Next, we tested if the engineered NADPH-generating glycolysis mediated by S. mutans GapN or C. acetobutylicum GapC could support growth under anaerobic conditions where an artificial fermentative pathway to recycle NADPH was also introduced (Figure 1D). The model fermentative reaction we used is the reduction of acetoin to 2,3-butanediol.19,30 Depending on the choice of enzymes, this reaction can either recycle NADH (catalyzed by Klebsiella pneumoniae BudC) or NADPH (catalyzed by Clostridium beijerinckii Adh). Consistent with previous reports,19 when the mixed-acid fermentation-deficient E. coli strain JCL16631 was cultured in anaerobic conditions with glucose and the substrate acetoin, only the NADH-dependent K. pneumoniae BudC (on pLZ6) enabled growth (Figure 3A, B). In contrast, when E. coli GapA was replaced by S. mutans GapN in strain W3CG carrying pLZ2, only the NADPH-dependent C. beijerinckii Adh (on pLZ7) enabled growth in the same condition (Figure 3C, D), indicating the establishment of NADPH-specific redox balance in vivo. The high specificity toward NADPH-consuming reactions may be attributed to the high cofactor specificity of S. mutans GapN (Figure S1). Similar growth behavior was observed on plates (Figure 3E, F), where colonies only formed under anaerobic conditions when C. beijerinckii Adh, but not K. pneumoniae BudC, was introduced into W3CG strain harboring pLZ2. NADP(H)-and NAD(H)-dependent reactions can cross-talk in vivo through the transhydrogenases PntAB and UdhA.19 In our system, the fact that no growth was observed with the NADH-consuming pathways indicated that the native expression levels of these endogenous transhydrogenases may not be sufficient to cause significant leakage. On the other hand, glycolysis mediated by C. acetobutylicum GapC, in strain W3CG carrying pLZ4, supported anaerobic growth with both NADH-and NADPH-consuming enzymes (Figure S2), which is possibly due to the less stringent cofactor specificity of C. acetobutylicum GapC.29

Figure 3.

Figure 3.

Anaerobic growth behavior with native and engineered glycolysis. (A) and (B) Native glycolysis mediated by Ec GapA only supports anaerobic growth in the presence of NADH-dependent Kp BudC. (C) and (D) Engineered glycolysis mediated by Sm GapN only supports anaerobic growth in the presence of NADPH-dependent Cb Adh. (E) and (F) Colonies formed on plates grown anaerobically when Cb Adh, but not Kp BudC, was introduced in the strain harboring Sm GapN-mediated glycolysis. Error bars represent standard deviations of three replicates. n = 3. Ec, Escherichia coli; Kp, Klebsiella pneumoniae; Cb, Clostridium beijerinckii; Sm, Streptococcus mutans.

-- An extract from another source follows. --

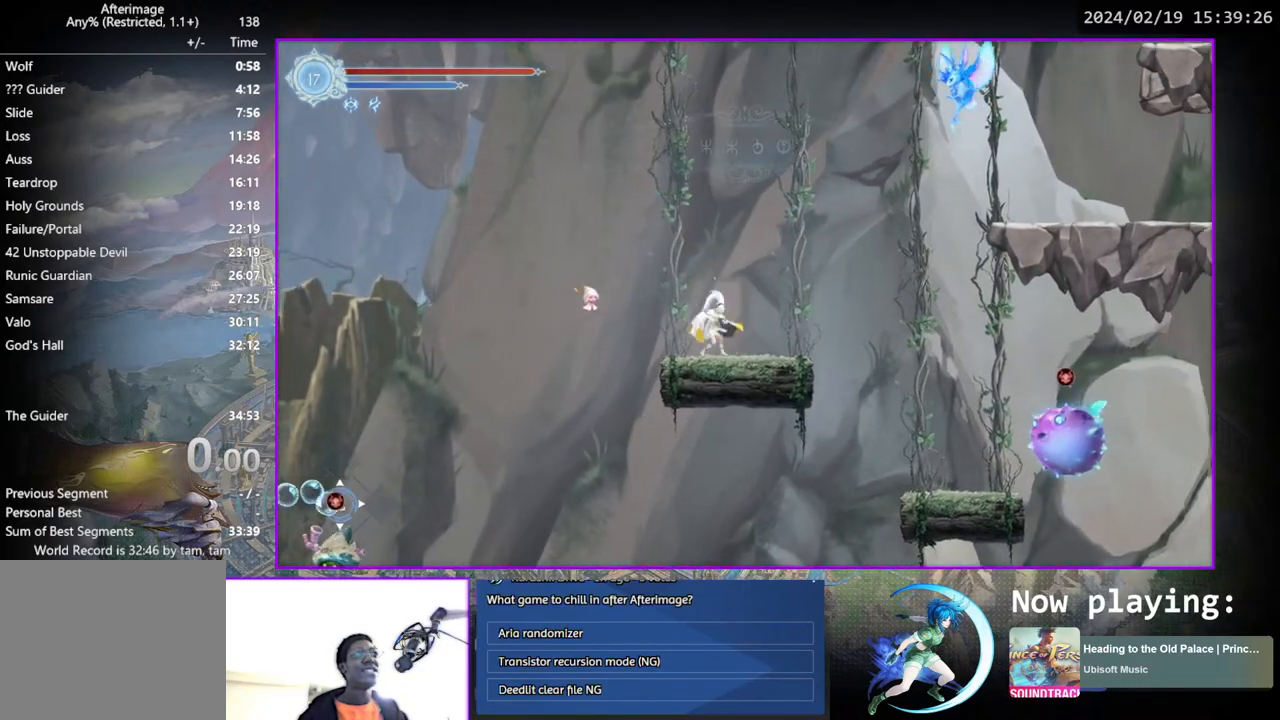
{"buttons": ["CROSS", "DPAD_RIGHT"], "left_stick": "center", "right_stick": "center", "events": [[33, "DPAD_DOWN", "up"], [83, "CROSS", "down"], [250, "CROSS", "up"], [300, "CROSS", "down"]]}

These results suggested that the strain W3CG/pLZ2 could potentially be used as the host for the anaerobic growth rescue-based selection for NADPH-consuming reactions of interest. The transformation efficiency of W3CG/pLZ2 was determined to be ~2 × 108 colony forming units per 1 μg of plasmid DNA (Supporting Information). Therefore, the throughput of the selection system was estimated to be in the order of magnitude of 108 per round, which was substantially higher than the 96-well plate-based method (~104, assuming 100 plates are assayed per round) or the FACS-based method (~106).13

As a proof-of-concept, we then applied the selection method in directed protein evolution aimed at engineering NADH-dependent enzymes to utilize NADPH, where both high throughput and high specificity to NADPH are required. d-Lactate is an essential building block of high thermostability polylactate (PLA), a renewable and biodegradable polymer of broad applications. Recent interest in producing d-lactate from CO in cyanobacteria7,10,24 has motivated the development of an efficient NADPH-dependent d-Ldh.32 Specifically, the NADH-dependent L. delbrueckii d-Ldh has been engineered to utilize NADPH through bioinformatics-aided rational design.32 Now with the in vivo selection system in hand, we sought to ask these questions: first, whether more active variants could be discovered through searching a larger sequence space, and second, whether enzymes more compatible with in vivo applications could be discovered. The previously reported variant SRT (D176S, I177R, F178T) showed a ~ 6-fold lower protein expression yield compared to the wild type (Table S2), which is commonly seen in engineered enzymes harboring multiple mutations.11 We aimed to discover better folded enzyme variants with higher expression levels.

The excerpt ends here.